D.                 Si les décisions de la Commission sont jugées déraisonnables et renvoyées pour réexamen, les plaintes seront néanmoins rejetées au motif qu’elles sont frivoles compte tenu de l’arrêt Adamson CAF

[50]           Si les décisions de la Commission ont été jugées déraisonnables, je considère néanmoins qu’il est peu probable qu’un résultat différent en découlerait si la question était renvoyée pour réexamen par le commissaire. La méthodologie du Tribunal dans Adamson TCDP, adoptée de Vilven CF, ainsi que ses conclusions factuelles approfondies pour déterminer l’âge de la retraite dans l’industrie canadienne du transport aérien a été confirmée par la Cour d’appel fédérale dans l’arrêt Adamson CAF. Les différences visant les départs à la retraite dans le laps de temps réduit entre celui de 2009 dans les décisions Adamson et celui de 2010 et 2011 dans le cas des demandeurs en l’espèce, combinées au fondement contextuel exhaustif des décisions Adamson seraient prises en considération dans tout réexamen de la décision de ne pas trancher les plaintes. Compte tenu des faits en l’espèce, je vois qu’il y a très peu de chance que le même raisonnement de la Commission soit rejeté lorsque l’argument contre la remise en cause d’une question qui repose sur les mêmes faits a été étayé par l’arrêt Adamson CAF.

[51]           De plus, je garde à l’esprit les observations des demandeurs au cours des audiences selon lesquelles ils étaient incapables d’obtenir des éléments de preuve à l’appui de leurs arguments sans l’aide du Tribunal pour délivrer des assignations à comparaître en vue de la production des renseignements nécessaires sur l’industrie. En d’autres termes, la possibilité d’obtenir de nouveaux éléments de preuve à l’appui de leurs observations constitue en réalité une « recherche à l’aveuglette », dans la mesure où c’est seulement après que la question a été renvoyée au Tribunal que ces éléments de preuve ont pu être mis au jour, s’ils existaient.
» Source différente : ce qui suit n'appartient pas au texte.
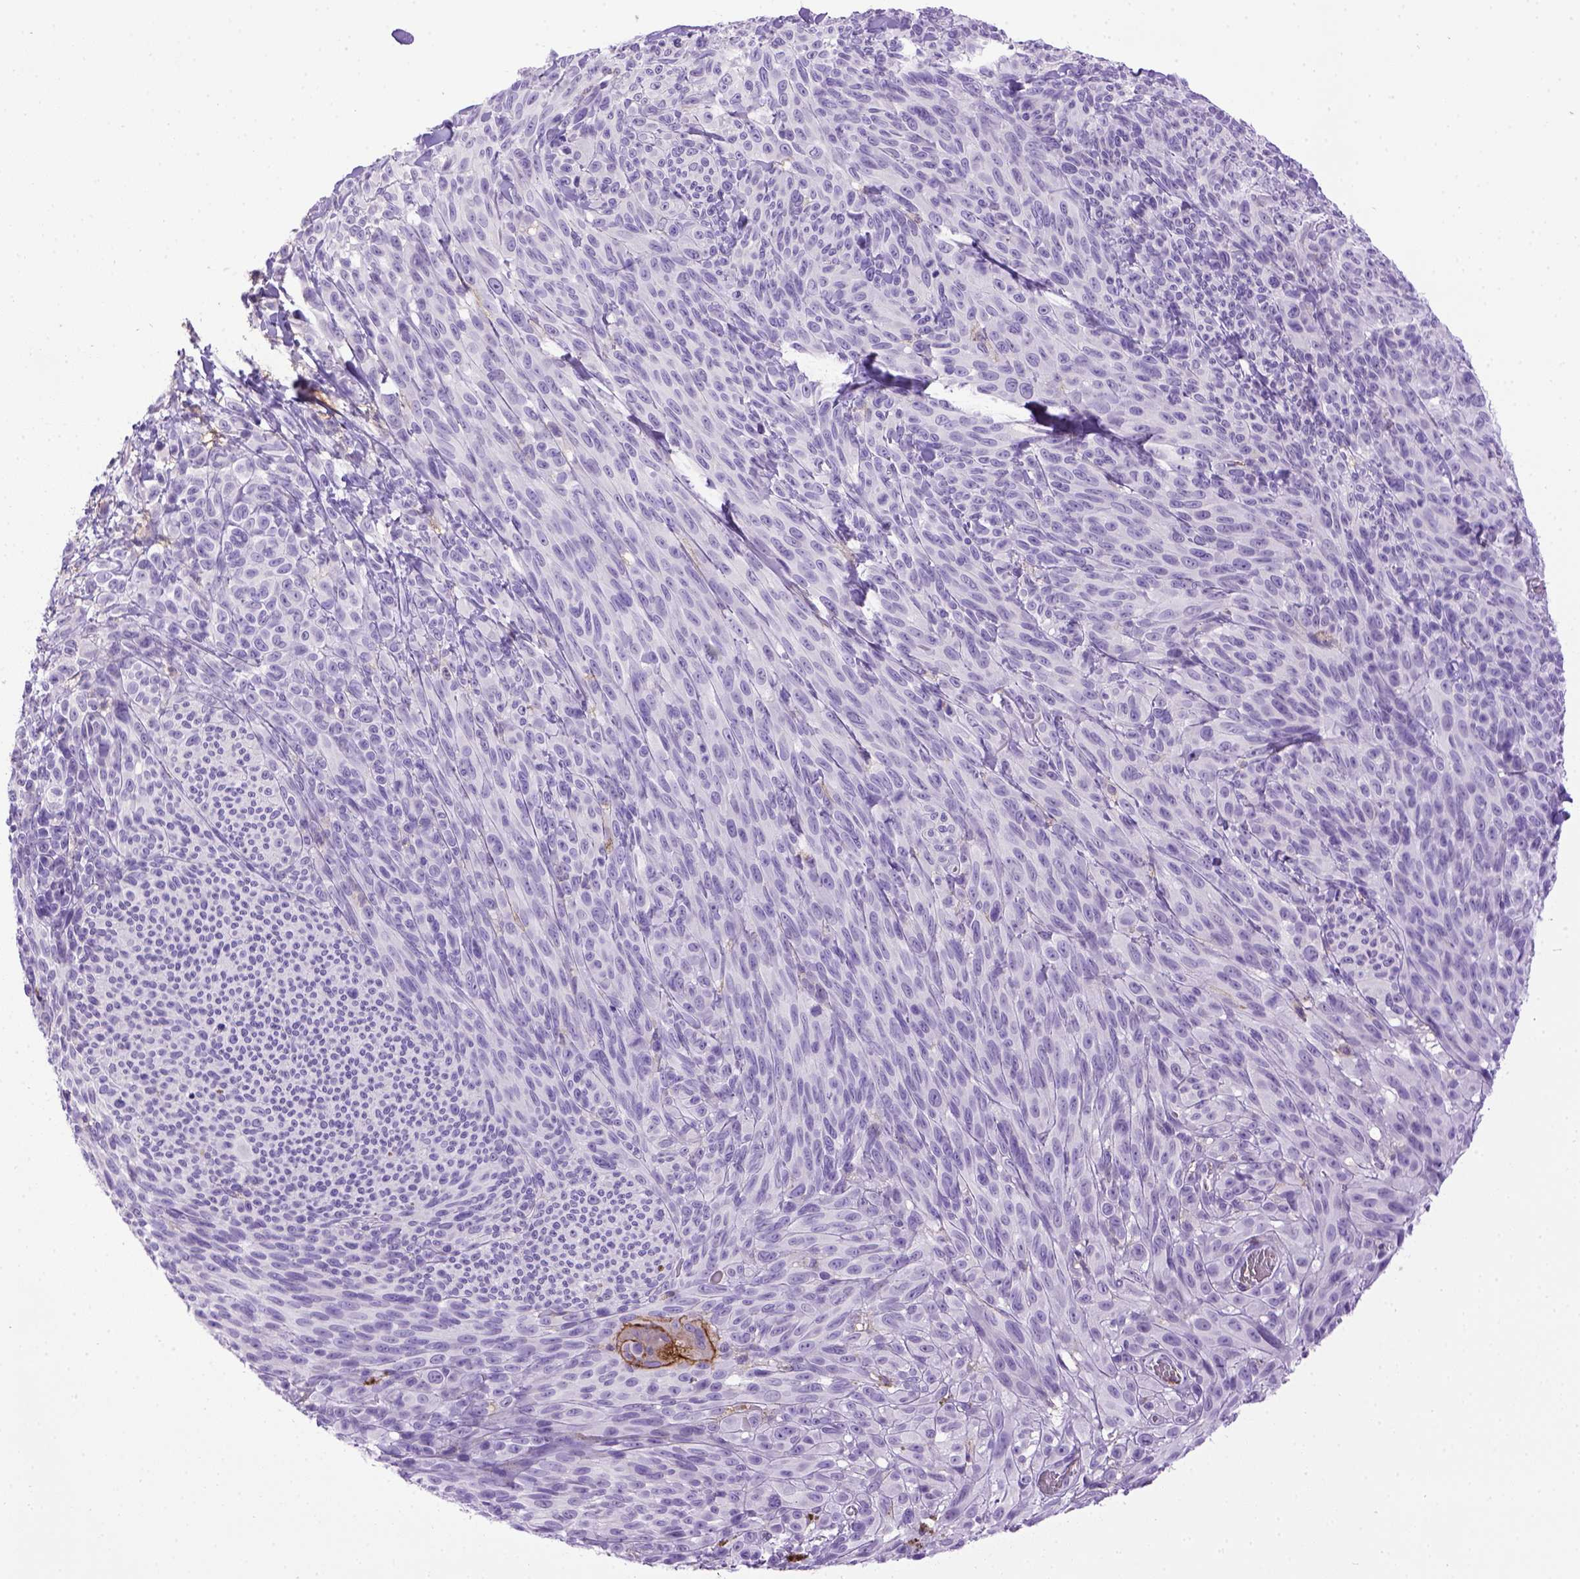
{"staining": {"intensity": "negative", "quantity": "none", "location": "none"}, "tissue": "melanoma", "cell_type": "Tumor cells", "image_type": "cancer", "snomed": [{"axis": "morphology", "description": "Malignant melanoma, NOS"}, {"axis": "topography", "description": "Skin"}], "caption": "Human malignant melanoma stained for a protein using immunohistochemistry (IHC) demonstrates no positivity in tumor cells.", "gene": "ITGAX", "patient": {"sex": "male", "age": 83}}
Dans de telles circonstances, si les plaintes étaient renvoyées à la Commission pour réexamen, je pense qu’il est très peu probable qu’il existe des éléments de preuve probants que l’âge de 60 ans ne serait pas de nouveau confirmé comme étant l’âge de la retraite dans l’industrie qui concerne les pilotes d’Air Canada.

VIII.         Conclusion

[52]           En résumé, je conclus que les décisions de la Commission dans les présentes demandes appartiennent aux issues possibles acceptables pouvant se justifier au regard des faits et du droit, tout en étant justifiées par des motifs intelligibles et transparents.
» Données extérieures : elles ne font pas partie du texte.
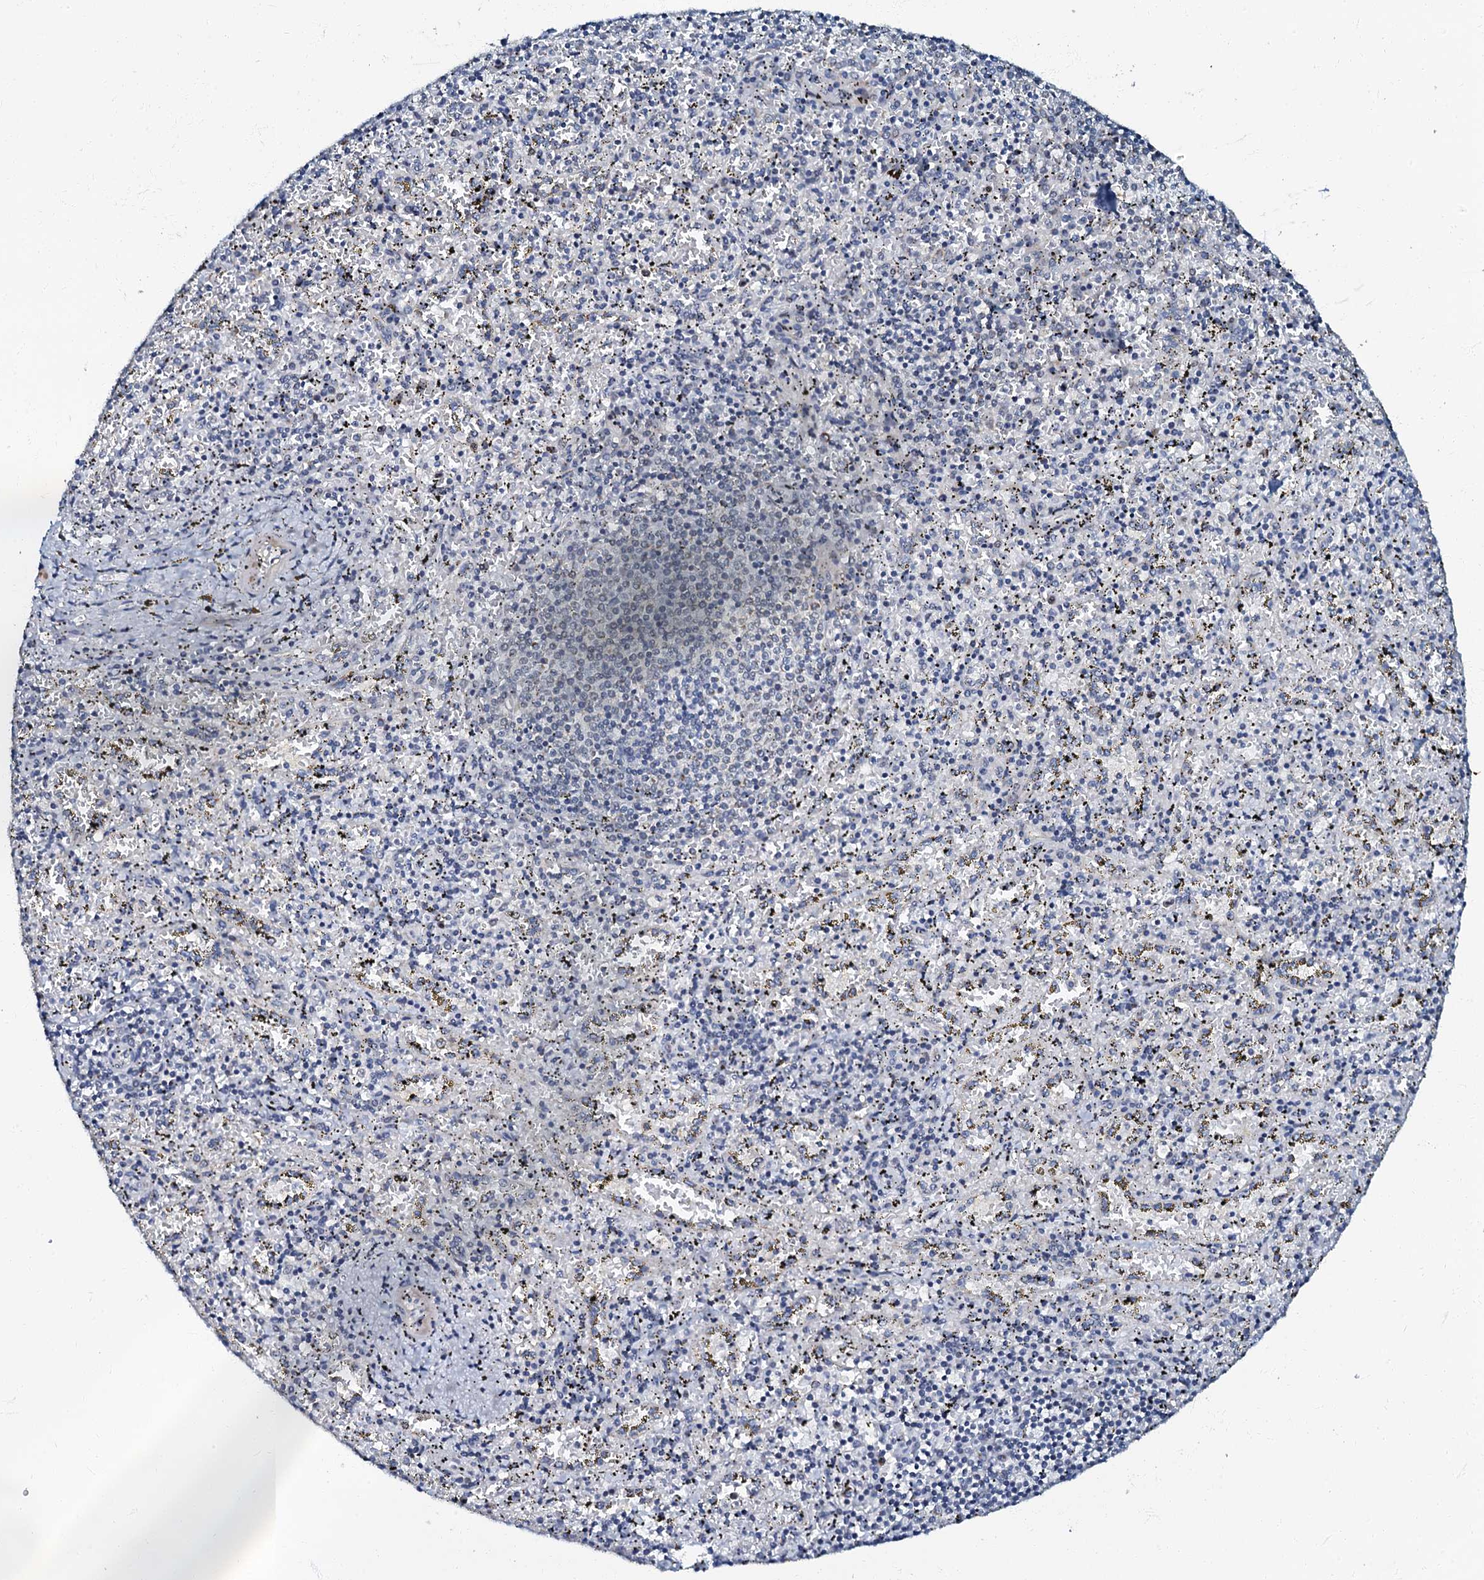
{"staining": {"intensity": "negative", "quantity": "none", "location": "none"}, "tissue": "spleen", "cell_type": "Cells in red pulp", "image_type": "normal", "snomed": [{"axis": "morphology", "description": "Normal tissue, NOS"}, {"axis": "topography", "description": "Spleen"}], "caption": "Immunohistochemistry (IHC) image of normal spleen stained for a protein (brown), which exhibits no expression in cells in red pulp.", "gene": "MRPL51", "patient": {"sex": "male", "age": 11}}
[53]           Les demandes sont donc rejetées avec dépens attribués aux défenderesses. Si les parties sont incapables de s’entendre sur une juste adjudication des dépens, la Cour tranchera cette question après avoir obtenu les observations écrites des parties pour son orientation.


JUGEMENT

LA COUR rejette les demandes de contrôle judiciaire avec dépens payables aux défenderesses à être convenus entre les parties ou autrement fixés par la Cour.

« Peter Annis »

Juge


COUR FÉDÉRALE

AVOCATS INSCRITS AU DOSSIER


DOSSIER :

T‑859‑13, T‑1114‑13

 

INTITULÉ :

GORDON RONALD GREGG ET AUTRES c. AIR CANADA, LARRYE CROWLEY c. AIR CANADA, L’ASSOCIATION DES PILOTES D’AIR CANADA

 

LIEU DE L’AUDIENCE :

VANCOUVER (COLOMBIE-BRITANNIQUE)

 

DATE DE L’AUDIENCE :

LE 23 JANVIER 2017

 

JUGEMENT ET MOTIFS :

LE JUGE ANNIS

 

DATE :

Le 17 mai 2017

COMPARUTIONS :

Raymond D. Hall

POUR LES DEMANDEURS

 

Bruce Laughton

POUR LA DÉFENDERESSE
(L’ASSOCIATION DES PILOTES D’AIR CANADA)

 

Fred Headon

POUR LA DÉFENDERESSE
(AIR CANADA)

AVOCATS INSCRITS AU DOSSIER :

Raymond D. Hall

Avocat

Richmond (Colombie-Britannique)

 

POUR LES DEMANDEURS

 

Laughton & Company

Avocat

Vancouver (Colombie-Britannique)

 

POUR LA DÉFENDERESSE
(L’ASSOCIATION DES PILOTES D’AIR CANADA)

 

Service du contentieux d’Air Canada

Dorval (Québec)

POUR LA DÉFENDERESSE
(AIR CANADA)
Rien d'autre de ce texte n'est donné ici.